Being an Old Post, We wish to check if your Team have come across findings, which can be shared with us. This would allow the Post to be used by fellow community Users, who may be considering the Cloud Storage Latency aspect as well.
- Smarak
[1] https://blog.cloudera.com/how-hbase-in-cdp-can-leverage-amazons-s3/
[2] https://docs.aws.amazon.com/emr/latest/ReleaseGuide/emr-hbase-s3.html
Created 07-23-2021 02:31 AM
Hello @JB0000000000001
We wish to follow-up with you on the Post & confirm if you have any additional Observation to be shared with respect to studying or implementing HBase on Cloud Storage. Or, our response to your Post was helpful in getting the required Cloud Storage possible latencies.
- Smarak
Created 08-06-2021 08:05 PM
Hello @JB0000000000001
As we haven't heard from your side, We assume the Queries posted by you has been addressed & marking the Post as Solved.

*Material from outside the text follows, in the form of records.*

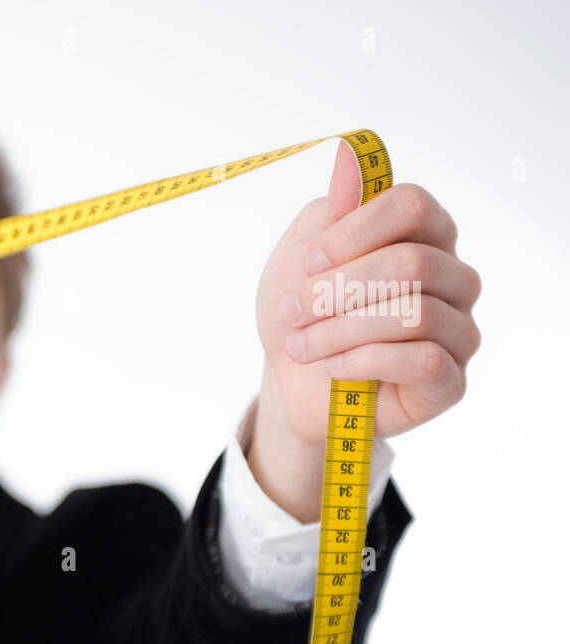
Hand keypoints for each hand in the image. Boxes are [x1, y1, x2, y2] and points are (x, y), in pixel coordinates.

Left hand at [248, 142, 482, 520]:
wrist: (292, 382)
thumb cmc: (304, 312)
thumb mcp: (302, 256)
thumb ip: (335, 210)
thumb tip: (350, 153)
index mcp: (424, 234)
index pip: (411, 205)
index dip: (353, 232)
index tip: (306, 263)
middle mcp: (452, 276)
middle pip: (411, 262)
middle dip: (338, 290)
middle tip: (293, 312)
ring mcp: (459, 329)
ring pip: (415, 314)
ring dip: (341, 330)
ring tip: (301, 346)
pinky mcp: (451, 381)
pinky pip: (426, 360)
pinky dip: (366, 362)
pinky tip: (334, 367)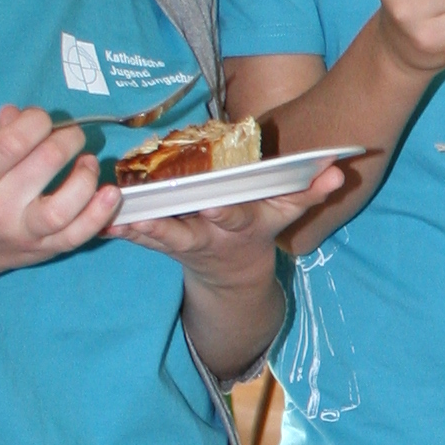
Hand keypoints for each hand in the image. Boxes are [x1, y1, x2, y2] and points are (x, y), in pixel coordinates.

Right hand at [0, 106, 121, 272]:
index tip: (42, 120)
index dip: (36, 121)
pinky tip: (111, 193)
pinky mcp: (46, 248)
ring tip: (89, 162)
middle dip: (67, 140)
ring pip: (62, 209)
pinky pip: (78, 235)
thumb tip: (18, 113)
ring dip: (86, 178)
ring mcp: (24, 232)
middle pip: (44, 165)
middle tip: (72, 136)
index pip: (11, 143)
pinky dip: (100, 214)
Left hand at [125, 162, 348, 289]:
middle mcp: (209, 237)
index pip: (236, 217)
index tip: (212, 207)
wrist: (232, 275)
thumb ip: (311, 192)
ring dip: (136, 229)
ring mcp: (184, 243)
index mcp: (240, 226)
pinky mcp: (162, 244)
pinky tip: (102, 219)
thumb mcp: (286, 215)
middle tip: (143, 220)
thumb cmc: (258, 228)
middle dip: (167, 229)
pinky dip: (120, 229)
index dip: (225, 213)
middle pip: (186, 235)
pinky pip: (139, 237)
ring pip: (157, 238)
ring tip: (117, 219)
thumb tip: (341, 169)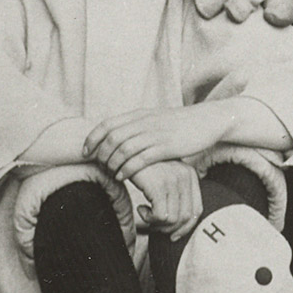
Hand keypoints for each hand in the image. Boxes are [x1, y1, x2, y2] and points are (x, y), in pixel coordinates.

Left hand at [86, 104, 229, 184]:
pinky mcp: (166, 147)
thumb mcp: (155, 119)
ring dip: (113, 164)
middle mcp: (144, 122)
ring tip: (110, 174)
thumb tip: (117, 135)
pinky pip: (140, 159)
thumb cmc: (179, 124)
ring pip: (123, 149)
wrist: (206, 120)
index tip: (86, 152)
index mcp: (139, 115)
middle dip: (101, 155)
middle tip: (100, 167)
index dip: (92, 139)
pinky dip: (127, 169)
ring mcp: (155, 134)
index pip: (107, 124)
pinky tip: (123, 177)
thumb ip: (137, 125)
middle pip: (112, 138)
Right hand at [127, 159, 204, 238]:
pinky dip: (148, 219)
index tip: (172, 234)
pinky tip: (140, 208)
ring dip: (156, 224)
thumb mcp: (164, 175)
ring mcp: (173, 180)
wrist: (123, 151)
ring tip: (145, 214)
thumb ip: (176, 192)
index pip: (197, 210)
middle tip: (153, 225)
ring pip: (173, 220)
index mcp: (190, 175)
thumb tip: (179, 226)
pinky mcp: (158, 185)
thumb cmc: (142, 166)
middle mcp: (185, 176)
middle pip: (186, 218)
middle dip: (169, 229)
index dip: (185, 227)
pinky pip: (160, 216)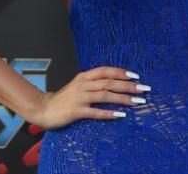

When you have the time, Feel free to share your Observation with respect to studying or implementing HBase on Cloud Storage.
Thanks again for sharing your thoughts on Cloudera Community.
- Smarak
Created on 08-11-2021 07:02 AM - edited 08-11-2021 07:05 AM
Thank you for this very valuable input!
(I had somehow missed the response).
I see indeed increased latencies, but see that should be neglectable for hot data.
I have observed this, but think there is a limit to how much data you can keep 'hot'. This depends on a combination of settings at the level of the hbase catalog properties and the hbcase cluster. We have discussed this also in following thread: https://community.cloudera.com/t5/Support-Questions/simplest-method-to-read-a-full-hbase-table-so-it...
It would be very interesting if a more in depth study would ever be conducted and reported, as this is very relevant for applications with hbase as back-end that require some more advanced querying of the data (like in my case aggregations to compute a heatmap using a high volume of data points).